§ INSTRUCTIONS TO FOLLOW: Below are records to reproduce in full; copy them exactly but keep the pictures out.

EXTRACTED DATA Start Marker

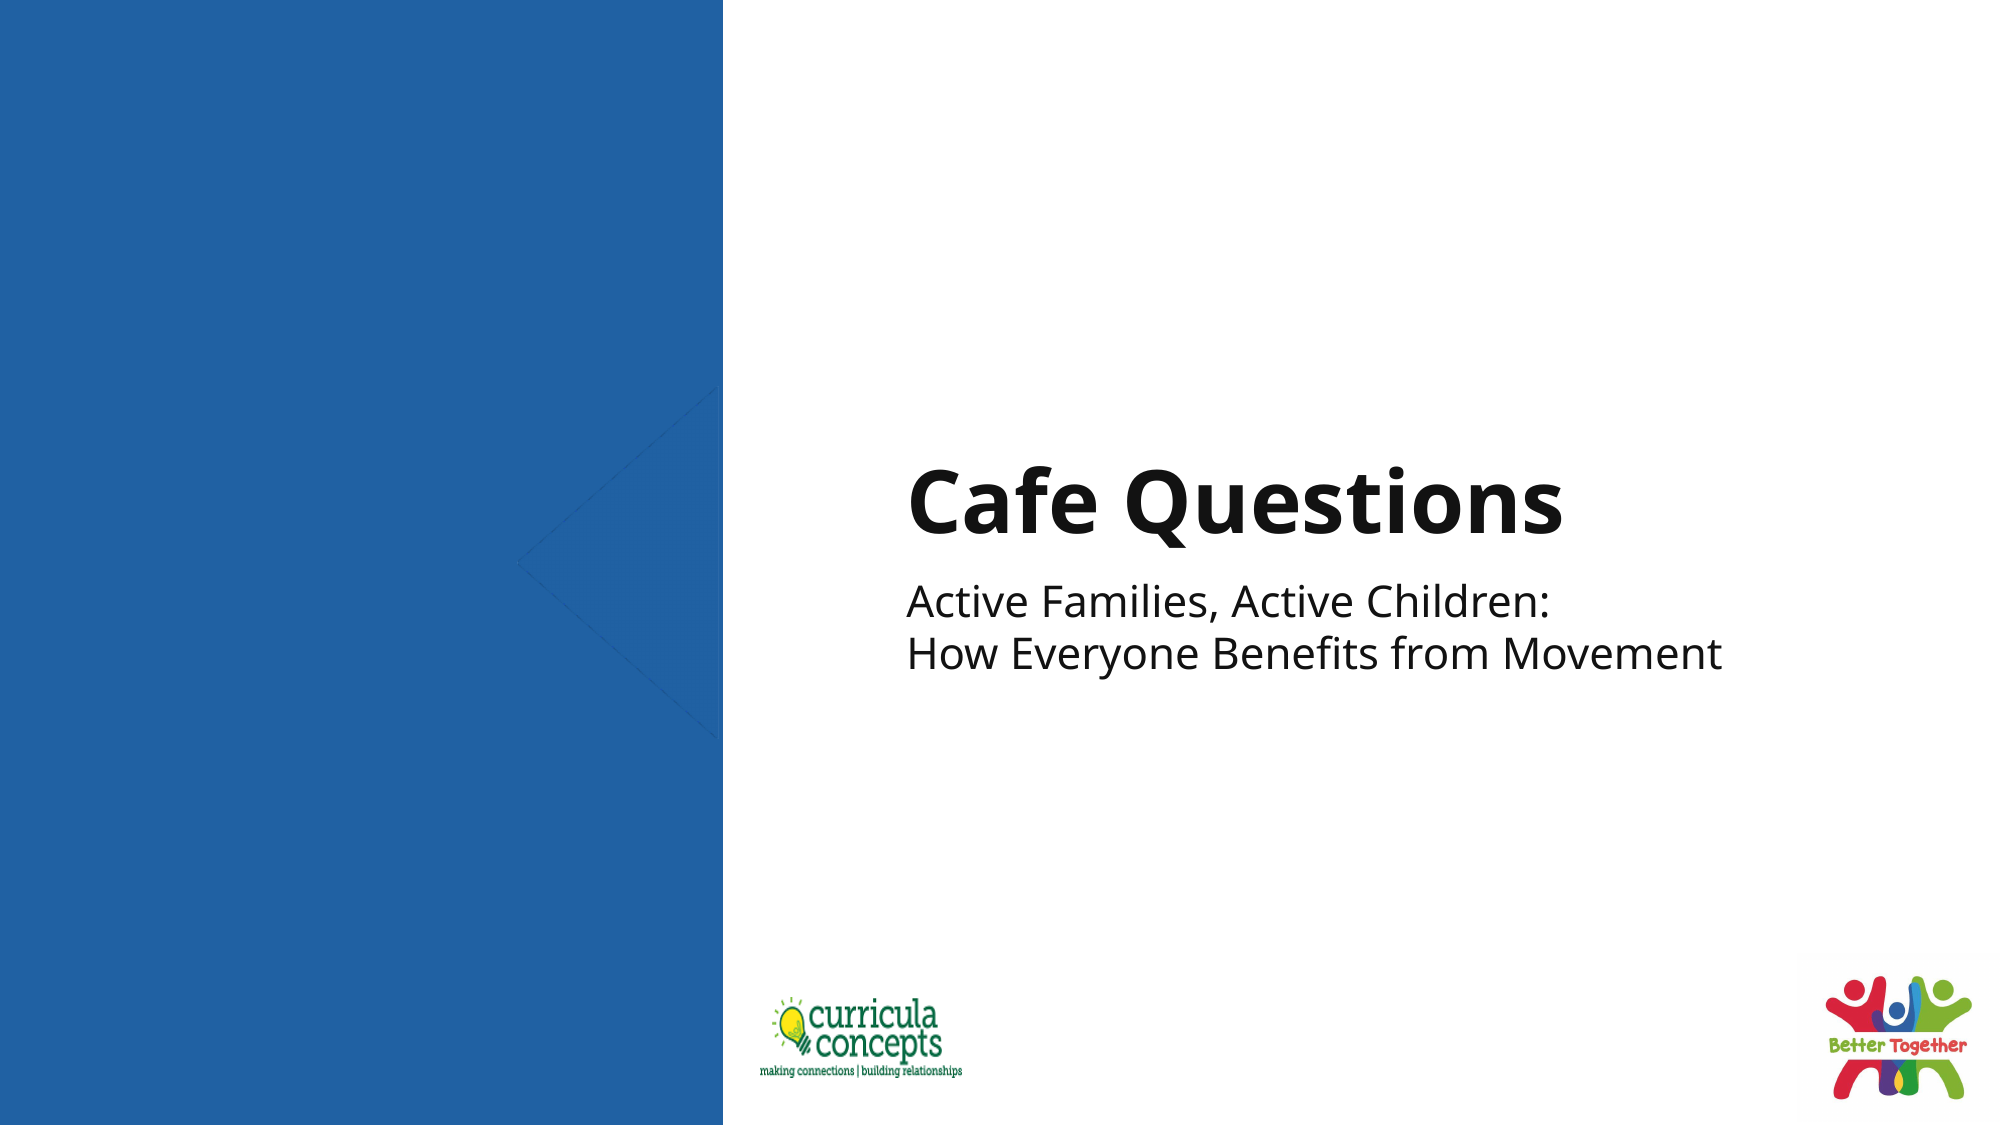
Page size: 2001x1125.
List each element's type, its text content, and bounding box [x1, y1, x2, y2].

picture [760, 997, 962, 1078]
text_box Active Families, Active Children: How Everyone Benefits from Movement [891, 558, 1894, 641]
picture [0, 0, 794, 1125]
picture [1797, 953, 2000, 1123]
text_box Cafe Questions [891, 431, 1844, 558]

EXTRACTED DATA End Marker

§ RESPONSE:
Page size: 2001x1125.
List each element's type, its text content, and bounding box [x1, y1, x2, y2].

picture [760, 997, 962, 1078]
text_box Active Families, Active Children: How Everyone Benefits from Movement [891, 558, 1894, 641]
picture [0, 0, 794, 1125]
picture [1797, 953, 2000, 1123]
text_box Cafe Questions [891, 431, 1844, 558]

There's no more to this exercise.